=== DATA EXCERPTS ===
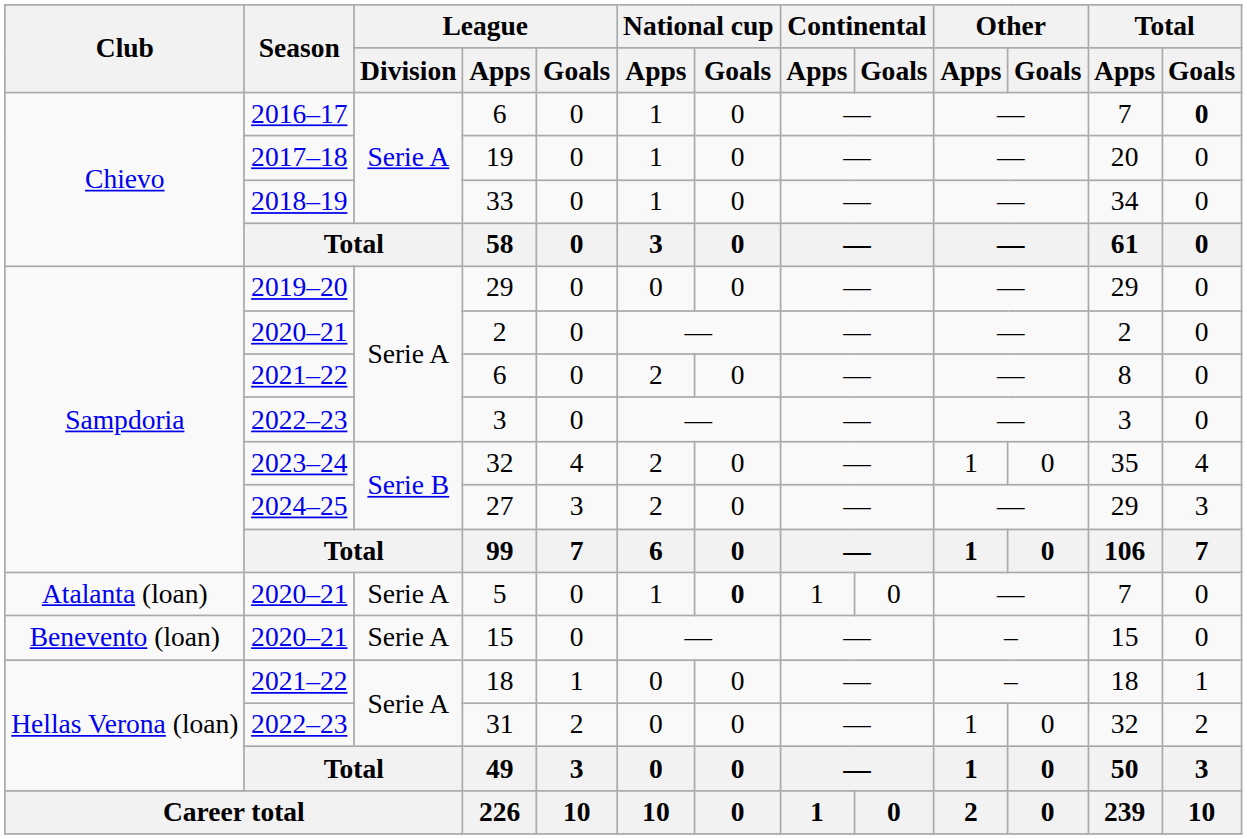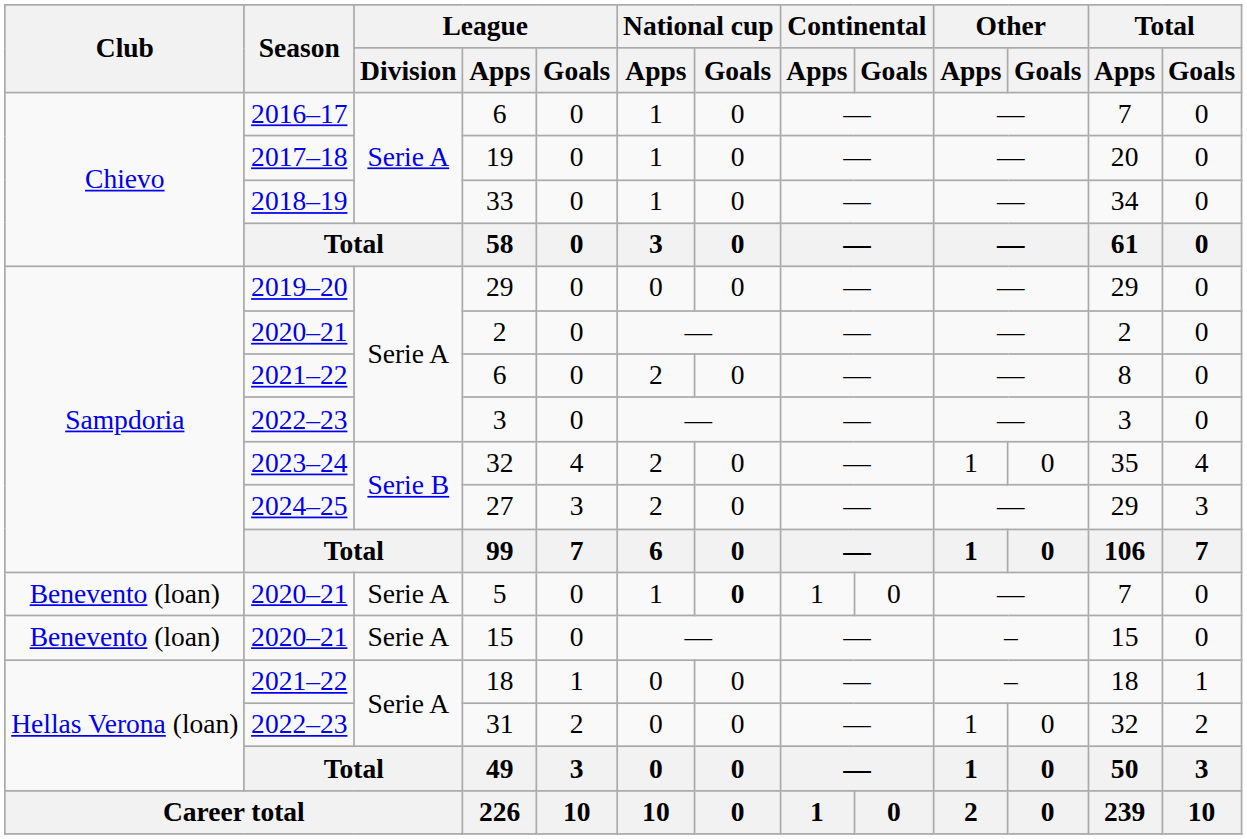2016–17 / 6 | Total / Goals: bold -> normal
5 | Club: Atalanta (loan) -> Benevento (loan)
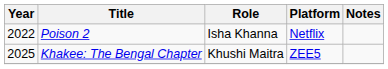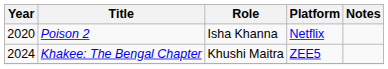Poison 2 | Year: 2022 -> 2020
Khakee: The Bengal Chapter | Year: 2025 -> 2024
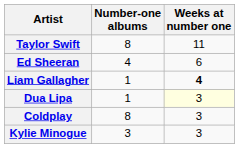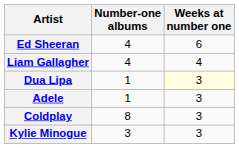- row: Taylor Swift | 8 | 11
Liam Gallagher | Number-one albums: 1 -> 4
Liam Gallagher | Weeks at number one: bold -> normal
+ row: Adele | 1 | 3
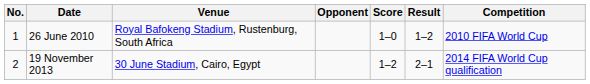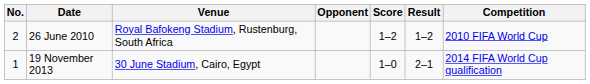26 June 2010 | No.: 1 -> 2
26 June 2010 | Score: 1–0 -> 1–2
19 November 2013 | No.: 2 -> 1
19 November 2013 | Score: 1–2 -> 1–0
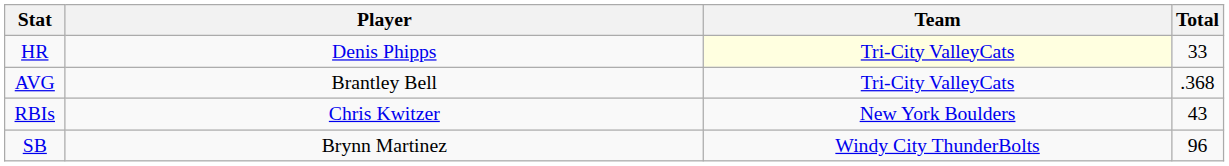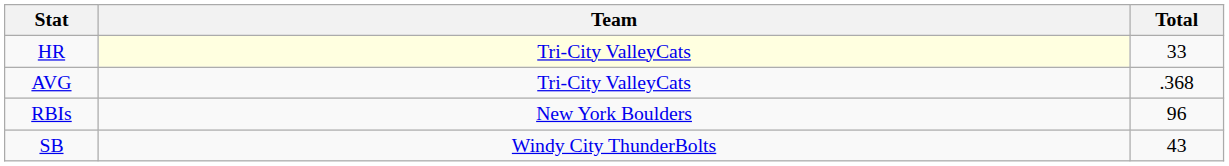- column: Player | Denis Phipps | Brantley Bell | Chris Kwitzer | Brynn Martinez
RBIs | Total: 43 -> 96
SB | Total: 96 -> 43
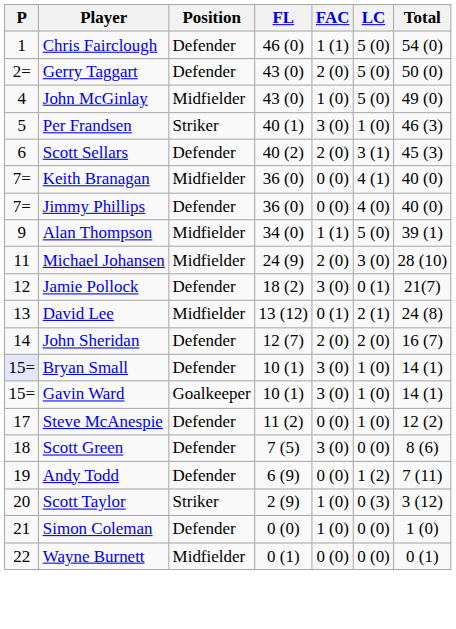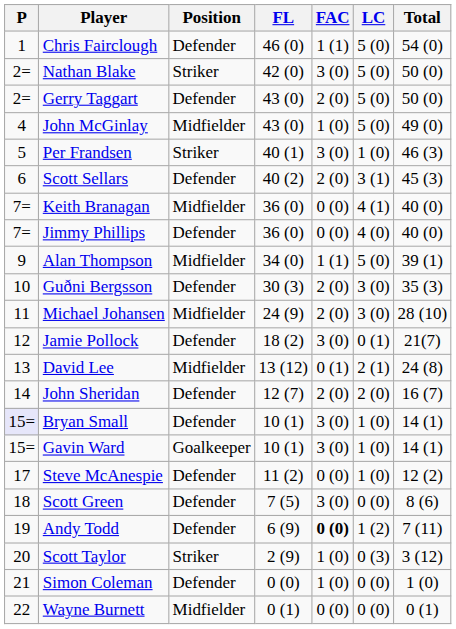+ row: 2= | Nathan Blake | Striker | 42 (0) | 3 (0) | 5 (0) | 50 (0)
+ row: 10 | Guðni Bergsson | Defender | 30 (3) | 2 (0) | 3 (0) | 35 (3)
Andy Todd | FAC: normal -> bold
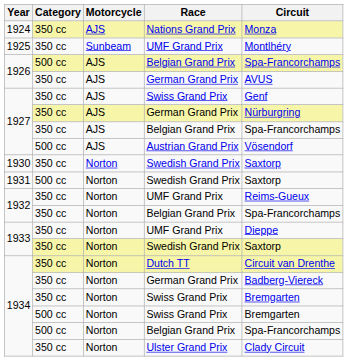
===
Rewrite all the entries above with every "normal" changed to "regular" and nothing else altered, leaving out the pictures.

2016–17 / 6 | Total / Goals: bold -> regular
5 | Club: Atalanta (loan) -> Benevento (loan)
Poison 2 | Year: 2022 -> 2020
Khakee: The Bengal Chapter | Year: 2025 -> 2024
- row: Taylor Swift | 8 | 11
Liam Gallagher | Number-one albums: 1 -> 4
Liam Gallagher | Weeks at number one: bold -> regular
+ row: Adele | 1 | 3
26 June 2010 | No.: 1 -> 2
26 June 2010 | Score: 1–0 -> 1–2
19 November 2013 | No.: 2 -> 1
19 November 2013 | Score: 1–2 -> 1–0
- column: Player | Denis Phipps | Brantley Bell | Chris Kwitzer | Brynn Martinez
RBIs | Total: 43 -> 96
SB | Total: 96 -> 43
+ row: 2= | Nathan Blake | Striker | 42 (0) | 3 (0) | 5 (0) | 50 (0)
+ row: 10 | Guðni Bergsson | Defender | 30 (3) | 2 (0) | 3 (0) | 35 (3)
Andy Todd | FAC: regular -> bold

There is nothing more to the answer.